Accompanying the exhibition is a catalogue including historical and contextual analyses, provenance research, and technical information, assembled by lead curator Karen Sherry and Margaret Stenz. 

Planning for a traveling exhibition is a long-term investment for any institution; often schedules are set 3-5 years in advance. To bring the exhibition to the Delaware Art Museum, planning and fund-raising was required over one year, and Donald Puglisi, who was the board president of the museum during this period and is UD’s MBNA America Professor Emeritus of Business, helped to steer these efforts. 

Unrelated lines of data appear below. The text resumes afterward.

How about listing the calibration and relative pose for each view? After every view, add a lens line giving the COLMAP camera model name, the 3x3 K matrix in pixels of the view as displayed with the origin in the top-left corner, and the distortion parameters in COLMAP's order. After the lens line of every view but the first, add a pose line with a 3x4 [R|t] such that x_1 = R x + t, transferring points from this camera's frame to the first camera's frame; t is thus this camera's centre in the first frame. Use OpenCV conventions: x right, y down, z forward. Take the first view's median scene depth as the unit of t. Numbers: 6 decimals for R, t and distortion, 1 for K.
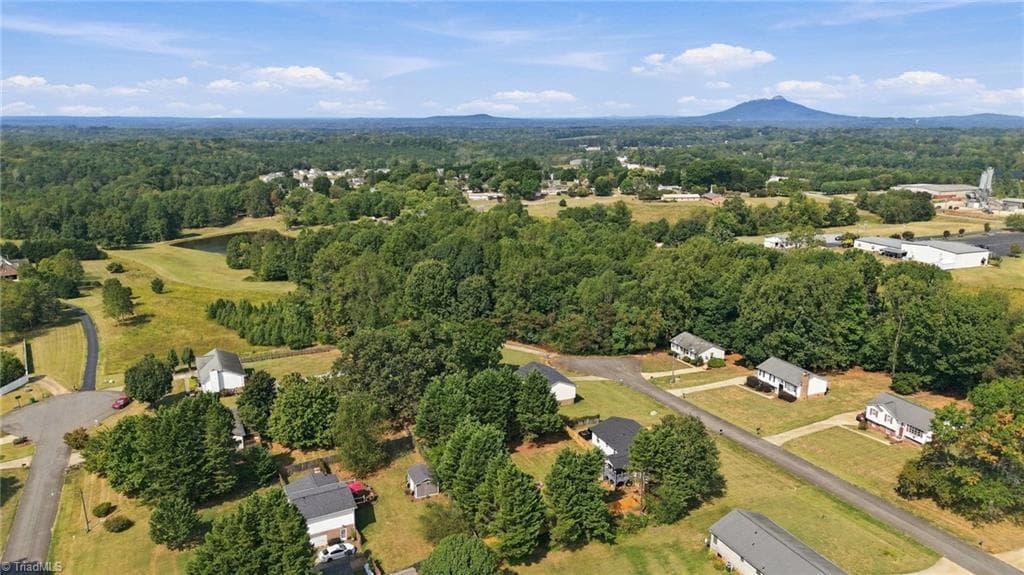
lens RADIAL K [[688.7, 0, 513.5], [0, 688.7, 283.1], [0, 0, 1]] dist [0.019936, -0.028757]
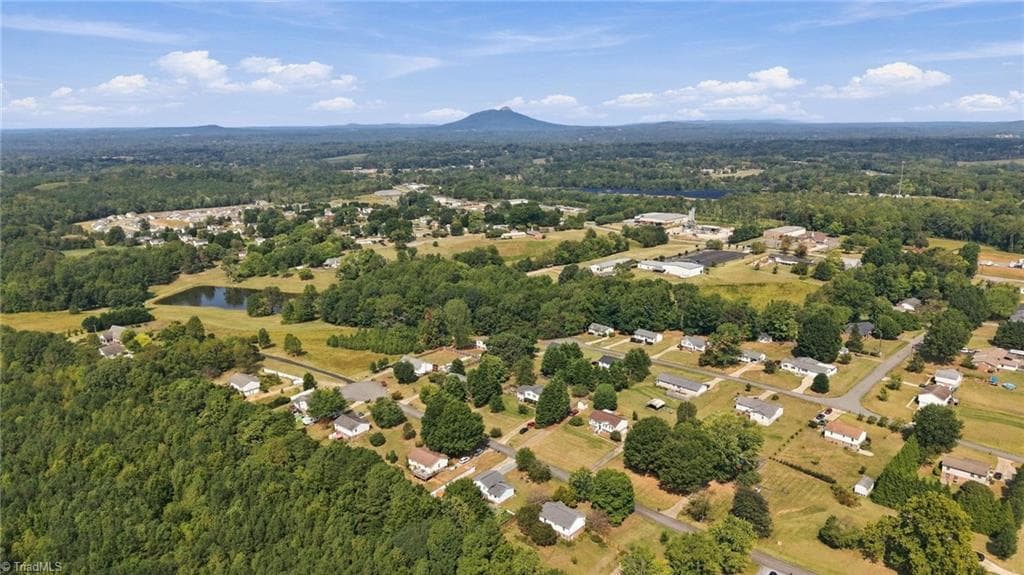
lens RADIAL K [[688.7, 0, 517.8], [0, 688.7, 285.1], [0, 0, 1]] dist [0.019936, -0.028757]
pose [[0.928911, -0.091774, 0.358750, -0.720444], [0.093692, 0.995528, 0.012075, -0.092856], [-0.358254, 0.022396, 0.933355, -0.903945]]
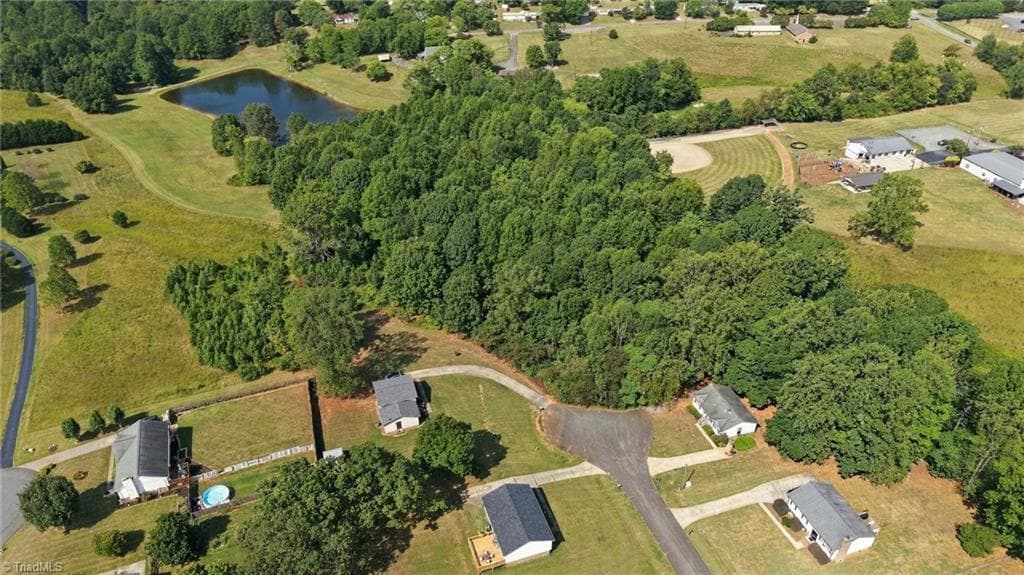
lens RADIAL K [[688.7, 0, 513.4], [0, 688.7, 288.1], [0, 0, 1]] dist [0.019936, -0.028757]
pose [[0.996292, 0.045029, -0.073312, 0.069661], [-0.016471, 0.936168, 0.351167, -0.313192], [0.084445, -0.348658, 0.933438, 0.261388]]
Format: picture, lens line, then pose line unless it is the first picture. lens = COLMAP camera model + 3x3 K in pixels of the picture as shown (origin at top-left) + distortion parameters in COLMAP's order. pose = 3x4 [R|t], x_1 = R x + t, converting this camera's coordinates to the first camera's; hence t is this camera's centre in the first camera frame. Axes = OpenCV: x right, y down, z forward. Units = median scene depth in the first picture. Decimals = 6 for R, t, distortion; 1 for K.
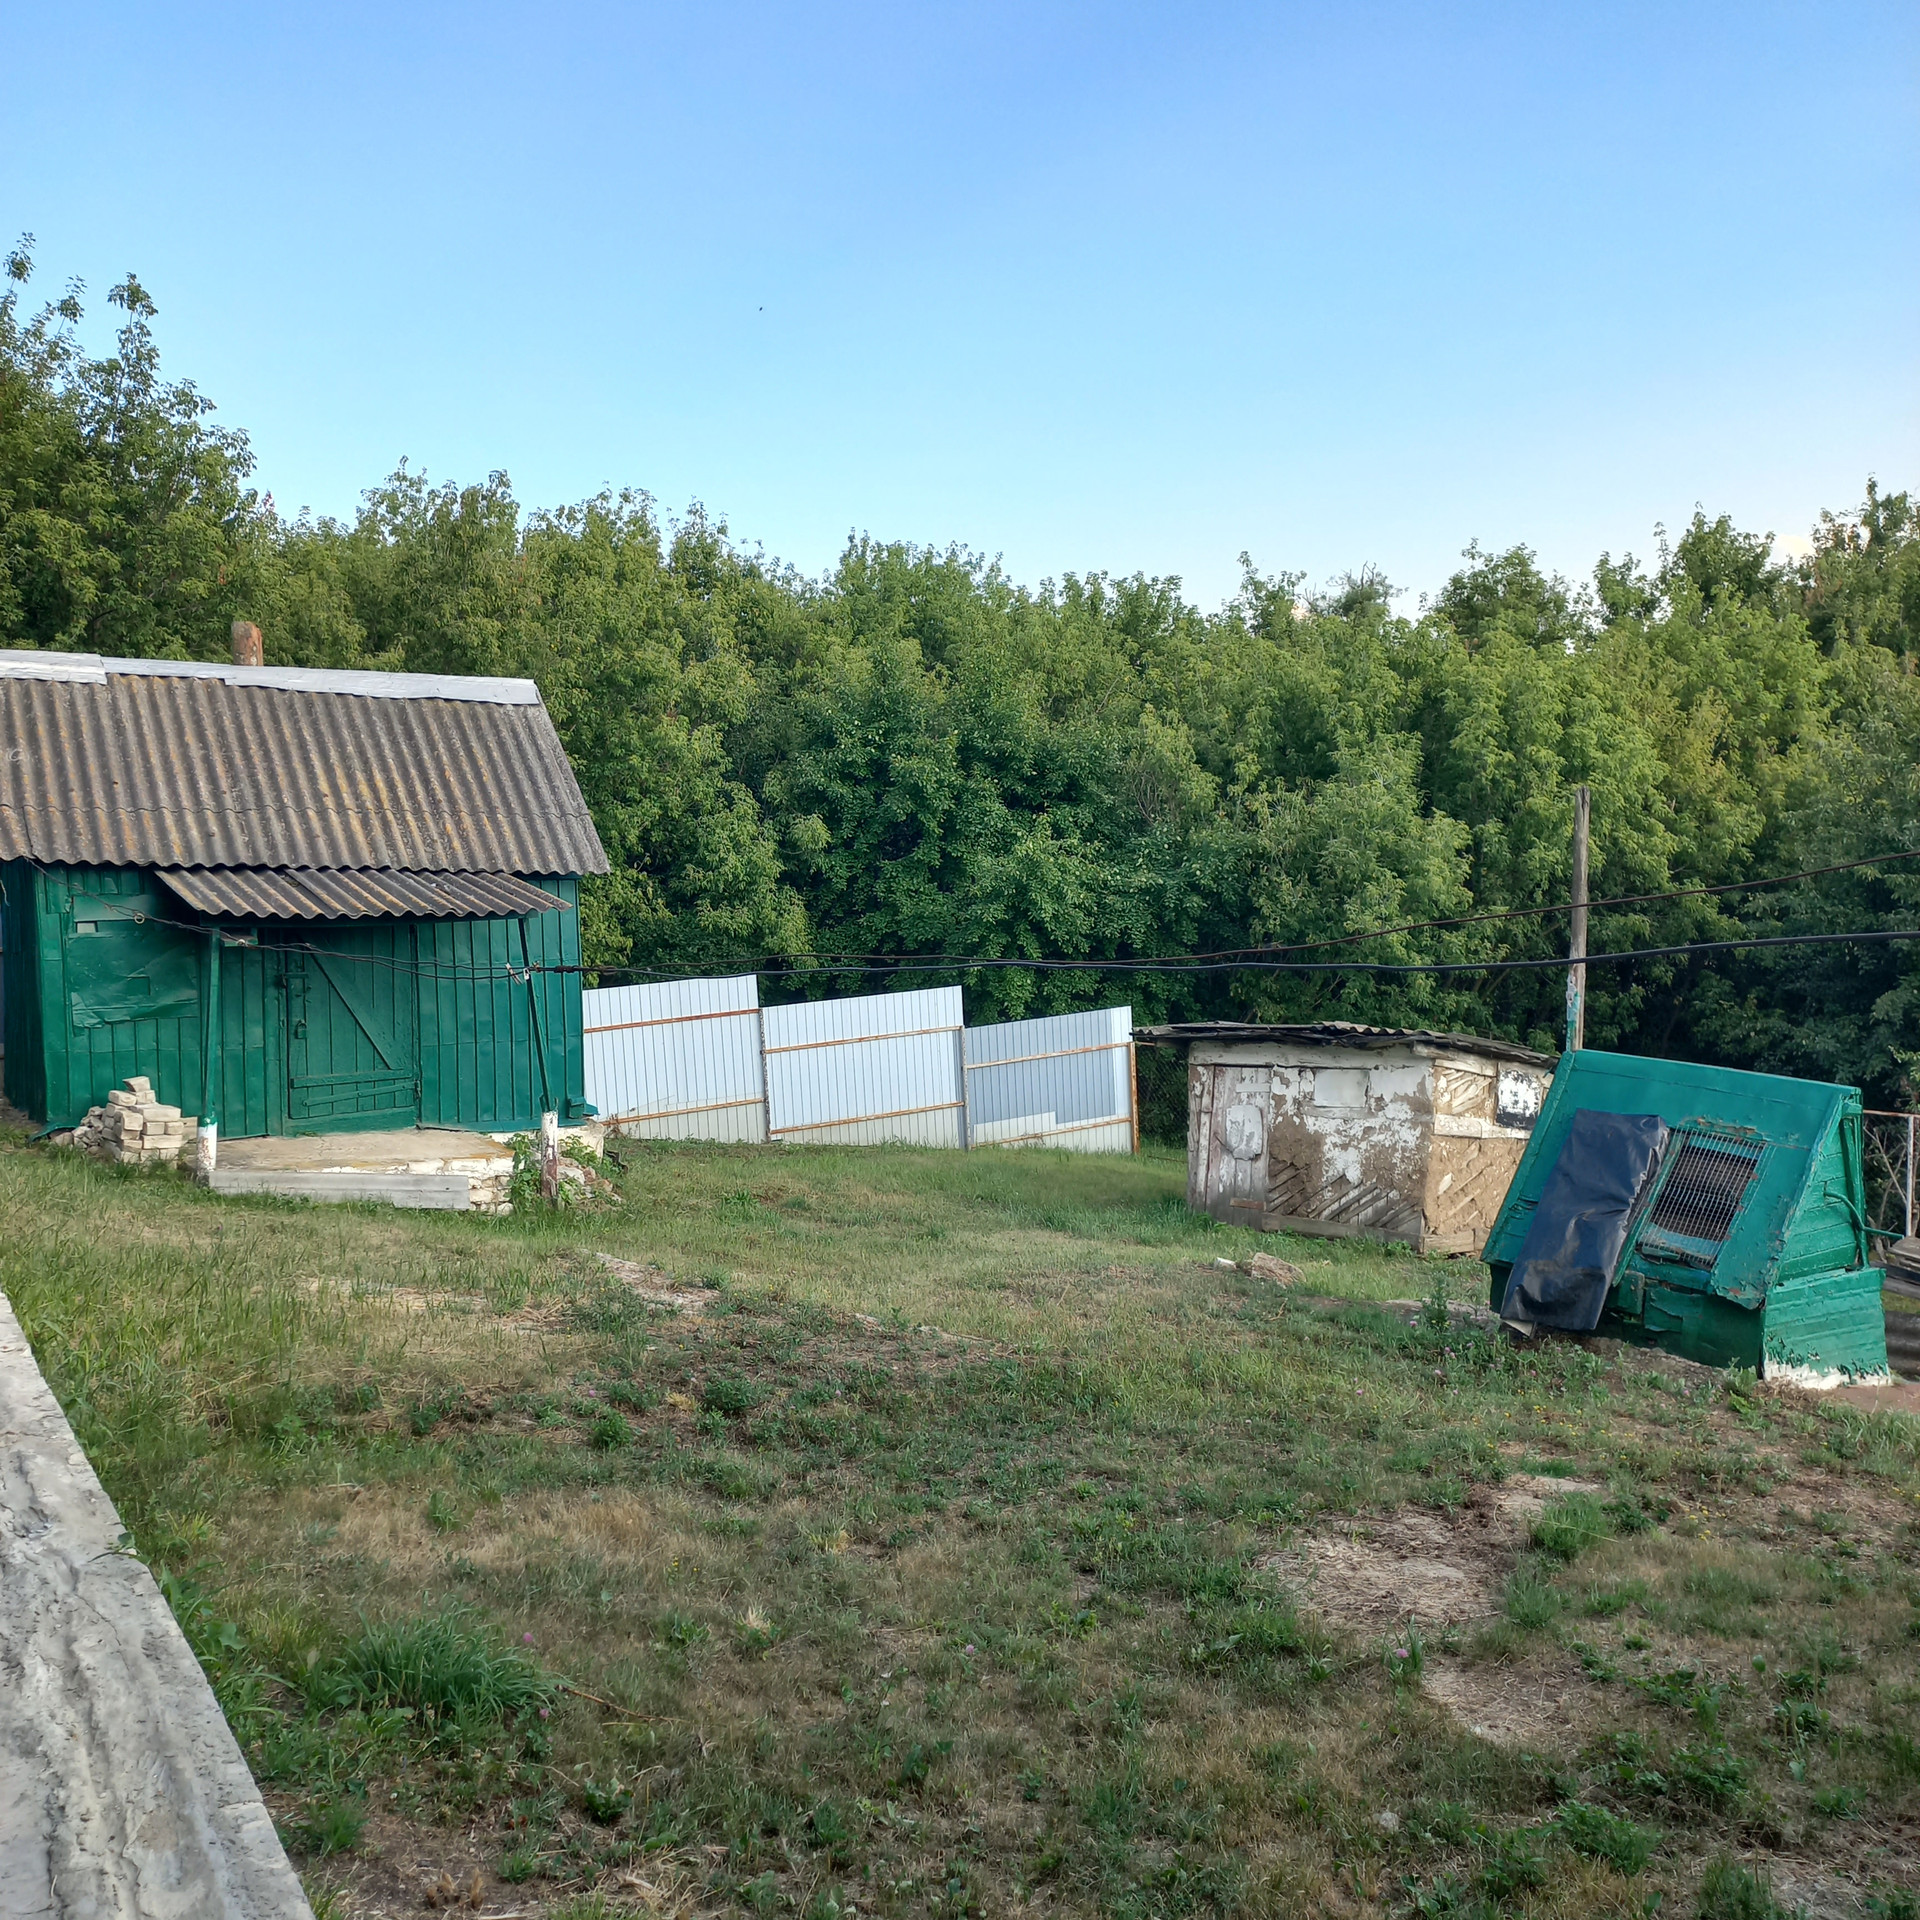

Given the time commitment involved, as Campbell Coyle said, “It didn’t hurt that Karen Sherry, one of my colleagues at the University of Delaware (and now chief curator and curator of American art at the Portland Museum of Art in Maine), was the organizing curator and primary author of the exhibition catalogue. I knew it would be a strong show visually and intellectually.” 

The involvement of Carbone, a UD master of arts graduate who holds a doctorate from the City University of New York, further bolstered her confidence in the exhibition.

The power of the UD network continues, as the exhibition will travel to the Joslyn Art Museum in Omaha, Neb., where Jack Becker, the director, and Toby Jurovics, the chief curator, are both UD-trained art historians.